Quorum sensing and biofilm formation in Streptococcal infections

Abstract

Members of the bacterial genus Streptococcus are responsible for causing a wide variety of infections in humans. Many Streptococci use quorum-sensing systems to regulate several physiological properties, including the ability to incorporate foreign DNA, tolerate acid, form biofilms, and become virulent. These quorum-sensing systems are primarily made of small soluble signal peptides that are detected by neighboring cells via a histidine kinase/response regulator pair.

Figure 1

Eight-hour-old dental plaque was visualized using confocal scanning laser microscopy. Antibodies against Streptococcus gordonii DL1 and anti-receptor polysaccharides (RPS), commonly found on Streptococcus oralis, were used for indirect immunofluorescence along with the stain Syto 59. At least two staining types are seen within the aggregates: antibody-reactive (anti-DL1 [green], anti-RPS [purple]) cells found in direct association with antibody-unreactive (blue Syto 59–stained) cells. Single colonies containing all three staining types (anti-DL1, anti-RPS, and antibody unreactive) were frequently seen.
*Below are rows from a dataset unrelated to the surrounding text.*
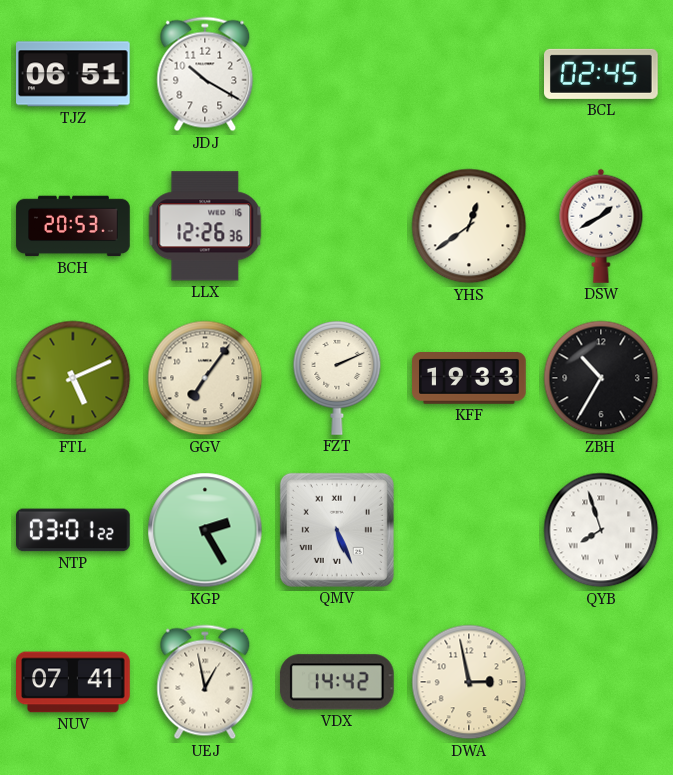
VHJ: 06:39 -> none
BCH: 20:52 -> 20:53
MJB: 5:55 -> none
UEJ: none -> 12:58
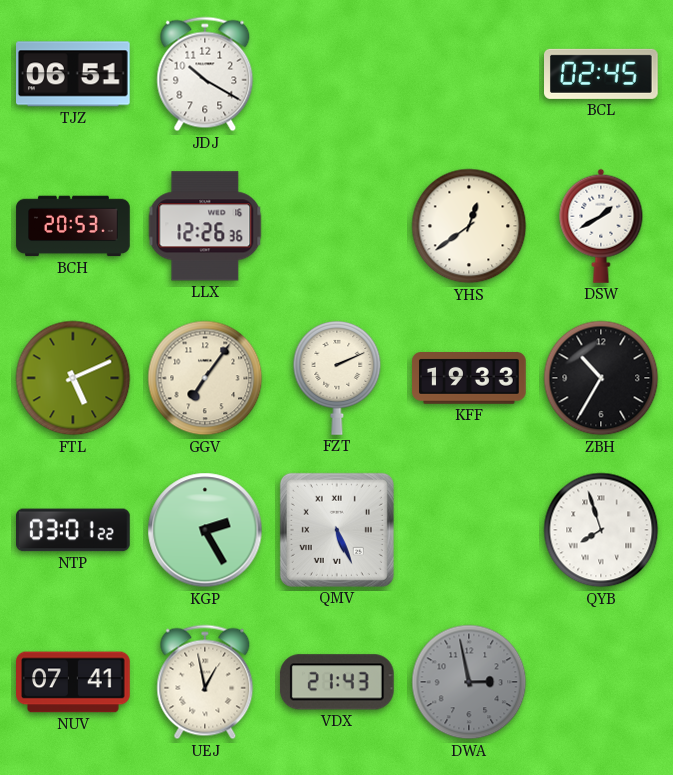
VDX: 14:42 -> 21:43
DWA dial: cream -> grey
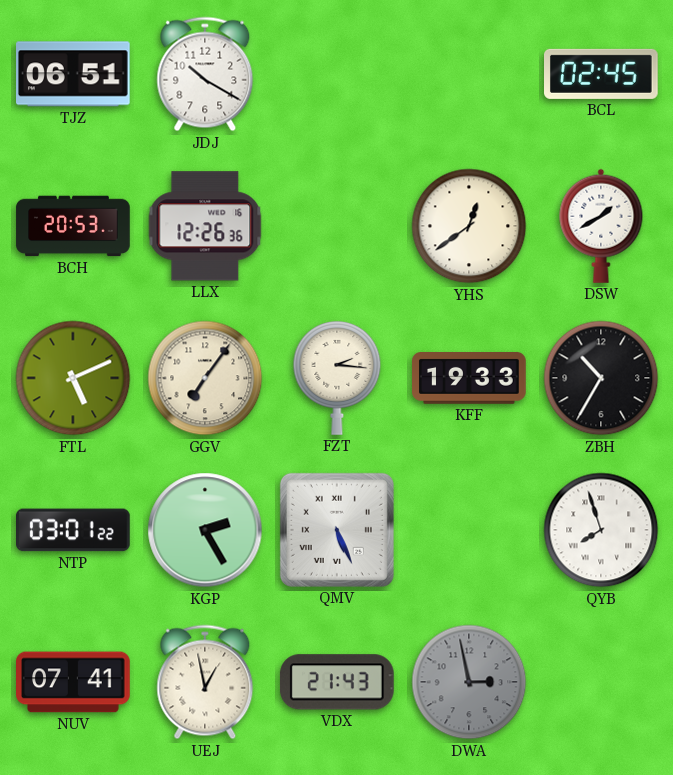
FZT: 2:11 -> 2:16
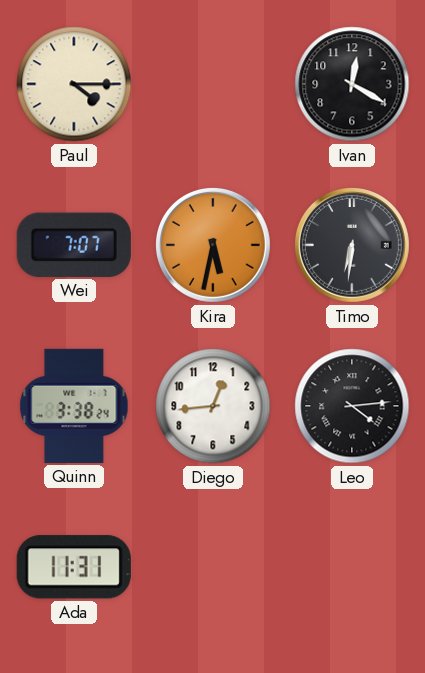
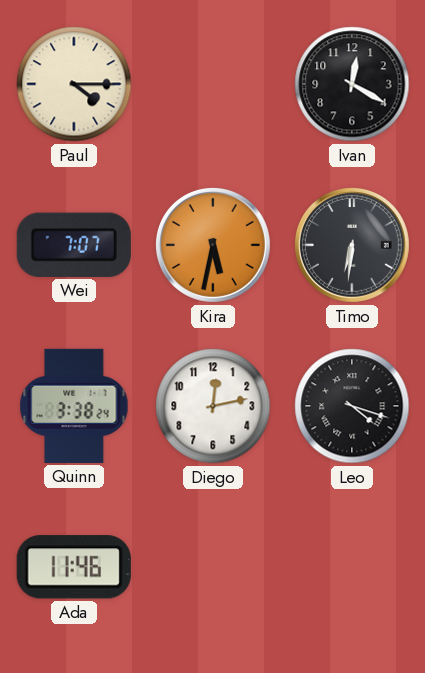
Diego: 12:44 -> 12:13
Leo: 4:14 -> 4:18
Ada: 11:31 -> 11:46
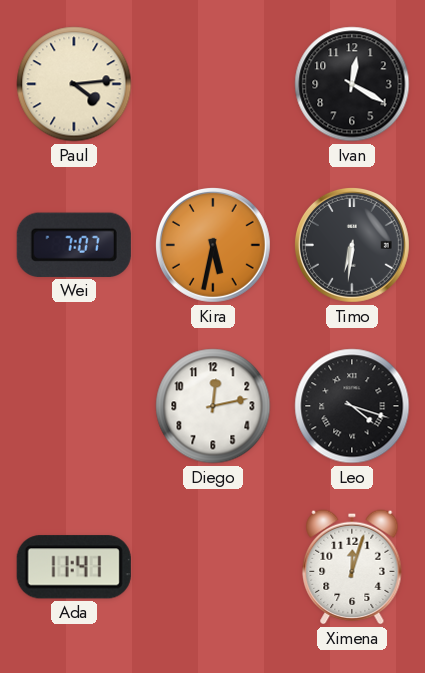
Paul: 4:15 -> 4:14
Quinn: 3:38 -> none
Ada: 11:46 -> 11:41
Ximena: none -> 12:03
Reproduced with permission from The Journal of Bacteriology (2).

Figure 2

In Streptococcus pneumoniae, the induction of genetic competence (and potentially virulence) is regulated by a CSP–mediated quorum-sensing system (5, 9). Quorum sensing involves the expression of early gene products encoded by two genetic loci, comAB and comCDE. Genes in the operon, comAB, encode an ATP-binding cassette transporter (ComA) and an accessory protein to ComA (ComB). These secretory proteins are involved in the processing and export of the CSP. The loci, comCDE, respectively encode the precursor to the CSP, a histidine kinase that acts as a CSP receptor, and a response regulator that activates both comAB and comCDE operons. A second two-component regulatory system, CiaH-CiaR, affects the development of competence by negatively regulating comCDE expression. Quorum-sensing signals initiate competence through activity of ComX, a global transcription modulator, which was shown to act as an alternate sigma factor (40). This sigma factor initiates the transcription of competence-specific operons involved in DNA uptake and recombination by recognizing a com-box (also referred to as cin-box) consensus sequence (TACGAATA) in their promoter regions (9, 41, 42). Several of these late competence-specific operons include cilA (ssb2), cilB (dal, like dprA in Haemophilus influenzae), cilC (like comC in Bacillus subtilis), cilD (or cglABCDE), cilE (or celAB), coi, cinA-recA, cfl (like comF in B. subtilis), and dpnA of the DpnII restriction system. pol, polymerase; P, phosphate.

Figure 3

Scanning confocal laser microscope images of 16 h S. mutans biofilms. Panels a–c show the X-Y planes (top view), while the panels d–f show the X-Z planes (side view). The panels illustrate (a, d) a normal biofilm formed by the parent strain NG8 and (b, e) an aberrant biofilm formed by the comC^– mutant defective in making a CSP. The wild-type appearance of the biofilm is restored by addition of synthetic CSP (c, f). Reproduced with permission from The Journal of Bacteriology (12).